The market for retail-as-service startups is getting competitive, but there are barriers to growth. Brands are likely to want top-quality analytics from their retail hosts, from data about foot traffic to how much customers are spending and where they congregate in the store or what products they ask questions about. Several retail services startups have enlisted third-party providers like RetailNext to crunch the numbers, but if they want to attract the buzziest brands, they will need to offer more data than their competitors.
These new ventures also need a hefty amount of capital to secure leases, which are still predominantly long term. They also need relationships with brokers and landlords in order to angle for top-tier locations that will help them create shopping destinations, not just places customers visit once out of curiosity and never again.
Landlords are increasingly open to shared retail spaces and more-flexible arrangements, said Faith Hope Consolo, retail chairman at real estate company Douglas Elliman.
“This is just another model that offers an experiential factor to lure shoppers while satisfying the financial needs of the retailers — a win-win,” she said.

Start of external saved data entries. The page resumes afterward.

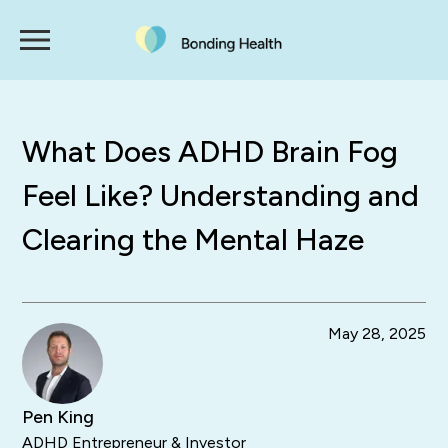
What Does ADHD Brain Fog
Feel Like? Understanding and
Clearing the Mental Haze
May 28, 2025
Pen King
ADHD Entrepreneur & Investor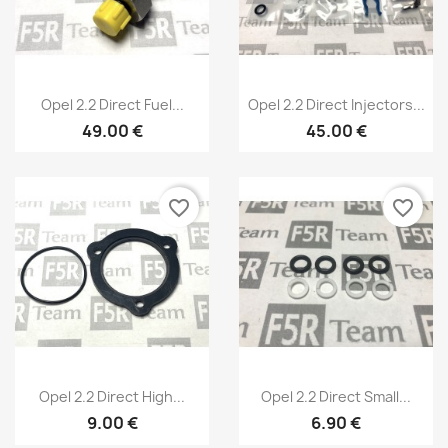
Quick view
Quick view


Opel 2.2 Direct Fuel...
Opel 2.2 Direct Injectors...
49.00 €
45.00 €
favorite_border
favorite_border
×
Create wishlist
Quick view
Quick view


Opel 2.2 Direct High...
Opel 2.2 Direct Small...
9.00 €
6.90 €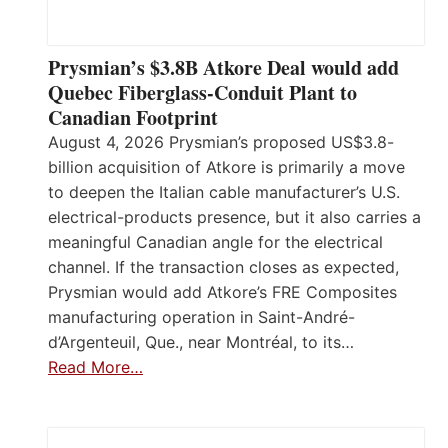
Prysmian’s $3.8B Atkore Deal would add
Quebec Fiberglass-Conduit Plant to
Canadian Footprint
August 4, 2026 Prysmian’s proposed US$3.8-
billion acquisition of Atkore is primarily a move
to deepen the Italian cable manufacturer’s U.S.
electrical-products presence, but it also carries a
meaningful Canadian angle for the electrical
channel. If the transaction closes as expected,
Prysmian would add Atkore’s FRE Composites
manufacturing operation in Saint-André-
d’Argenteuil, Que., near Montréal, to its…
Read More…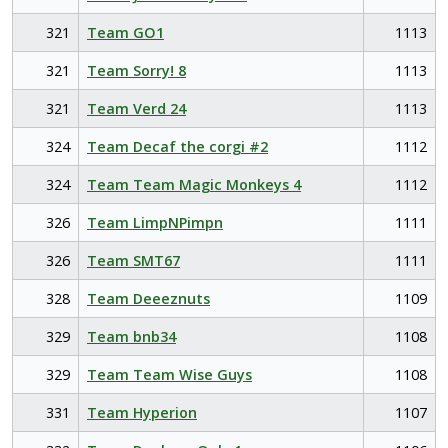
321
Team GO1
1113
321
Team Sorry! 8
1113
321
Team Verd 24
1113
324
Team Decaf the corgi #2
1112
324
Team Team Magic Monkeys 4
1112
326
Team LimpNPimpn
1111
326
Team SMT67
1111
328
Team Deeeznuts
1109
329
Team bnb34
1108
329
Team Team Wise Guys
1108
331
Team Hyperion
1107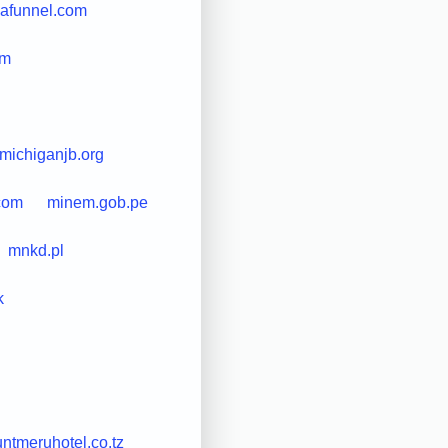
afunnel.com
om
michiganjb.org
com
minem.gob.pe
mnkd.pl
k
ntmeruhotel.co.tz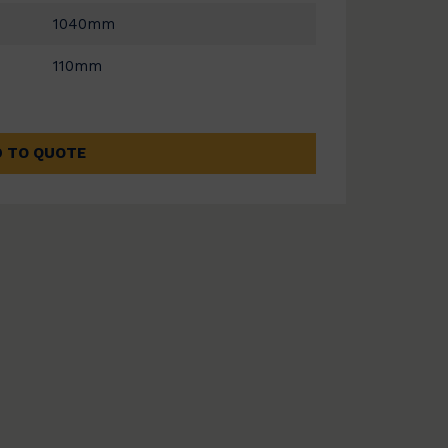
1040mm
110mm
 TO QUOTE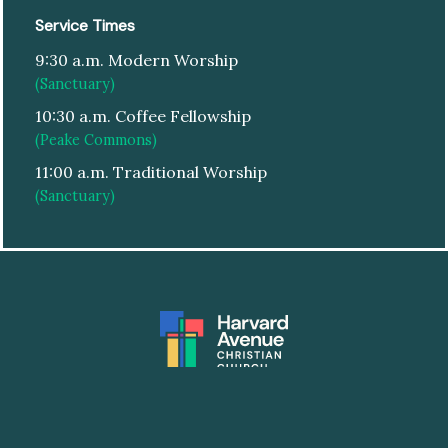
Service Times
9:30 a.m. Modern Worship
(Sanctuary)
10:30 a.m. Coffee Fellowship
(Peake Commons)
11:00 a.m. Traditional Worship
(Sanctuary)
© HARVARD AVENUE CHRISTIAN CHURCH
|
DESIGN:
ARTSPEAK CREATIVE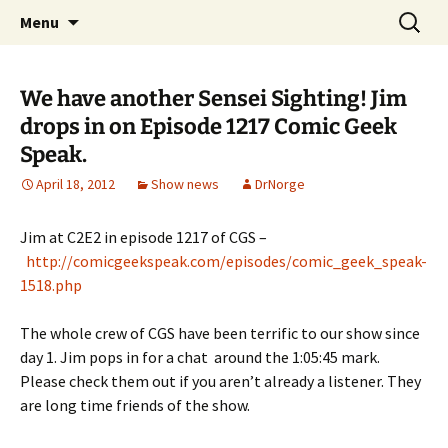
A DC Comics Fan Podcast
Skip
Search
Raging Bullets
Menu
to
for:
content
We have another Sensei Sighting! Jim
drops in on Episode 1217 Comic Geek
Speak.
April 18, 2012
Show news
DrNorge
Jim at C2E2 in episode 1217 of CGS –
http://comicgeekspeak.co
m/episodes/comic_geek_speak-
1518.php
The whole crew of CGS have been terrific to our show since
day 1. Jim pops in for a chat around the 1:05:45 mark.
Please check them out if you aren’t already a listener. They
are long time friends of the show.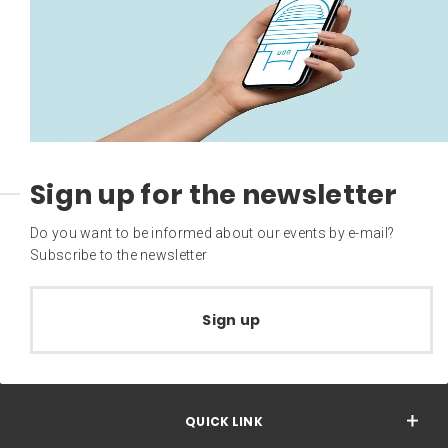
Sign up for the newsletter
Do you want to be informed about our events by e-mail?
Subscribe to the newsletter
Sign up
QUICK LINK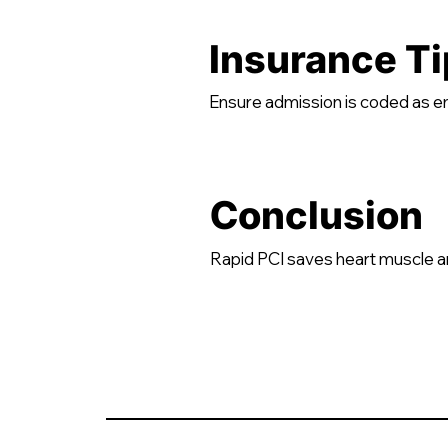
Insurance Ti
Ensure admission is coded as 
Conclusion
Rapid PCI saves heart muscle a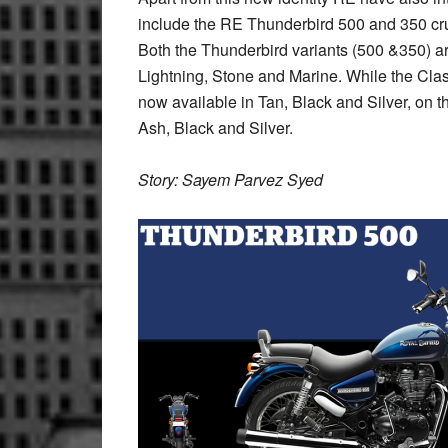
include the RE Thunderbird 500 and 350 cr
Both the Thunderbird variants (500 &350) a
Lightning, Stone and Marine. While the Class
now available in Tan, Black and Silver, on t
Ash, Black and Silver.
Story: Sayem Parvez Syed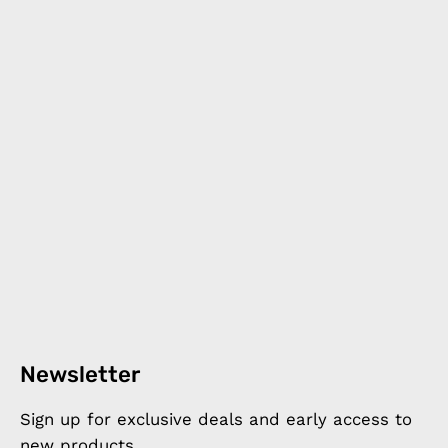
Newsletter
Sign up for exclusive deals and early access to
new products.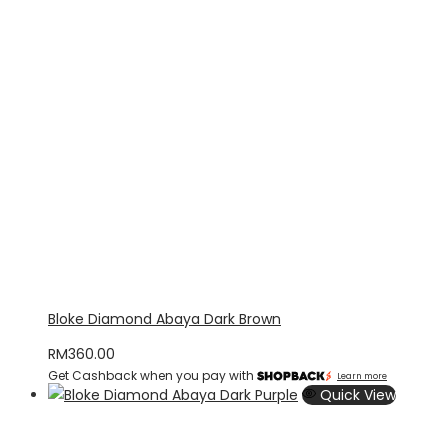
Bloke Diamond Abaya Dark Brown
RM
360.00
Get Cashback when you pay with
Learn more
Quick View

Uppercase still takes on traditional long-term leases, though landlords are becoming more flexible, said co-founder and chief executive Yashar Nejati. Uppercase launched in September and opened a pop-up for New York Magazine’s shopping vertical The Strategist in Soho in November. It also operates a multi-brand shop in Tribeca that acts as a showroom for its services.
Uppercase provides its brands with software to manage sales, and access to a dashboard of store data, as well as proprietary data about neighbourhoods and recommends where brand should open to reach their target customers.
At City Point in Brooklyn, multi-brand retailer HiO specialises in international brands like Portuguese fast-fashion accessories seller Parfois and Spanish sunglasses line Hawkers, though it carries digital domestic brands, too. The company plans to introduce a new brand or fresh products from one of its tenants every six weeks, to encourage repeat visitors, said co-founder Sever Garcia.
Garcia is also the founder of SGN Group, a firm that helps international brands enter the US. He has partners at HiO with retail experience, including former Uniqlo USA chief executive Larry Meyer and David Zoba, former global real estate head at Gap Inc.
Other multi-brand retail spaces include Showfields, which took on a lease of a four-story building on Bond Street in Manhattan in July, and Fourpost, a space featuring micro-stores and restaurants operating at The Mall of America in Minnesota and West Edmonton Mall in Alberta.
Retail matchmaker Guesst is hosting its own shared retail, too. The company has partnered with Steven Alan, one of New York’s best-known retail curators, at his Upper West Side, Tribeca and Brooklyn boutiques.
Visitors who have shopped Steven Alan’s boutiques for years may not even notice a difference.
“It’s similar to the way the consignment model in the way it looks,” said Norris. “It’s just the economics are different.”
Plenty of digital brands are finding those economics work to their advantage.
Naadam recently opened two stores in New York and had no plans for another location until Brandbox made its pitch, Scanlan said. He said he was impressed by the company’s use of data, which he hopes to use to better understand what products his customers buy and what they will likely purchase in the future.
“It’s risk-free in a lot of ways, low cost, and if it works then I’ve learned some really valuable stuff,” said Scanlan. “There’s an automatic plugin into something that can roll us out to ten locations if we needed.”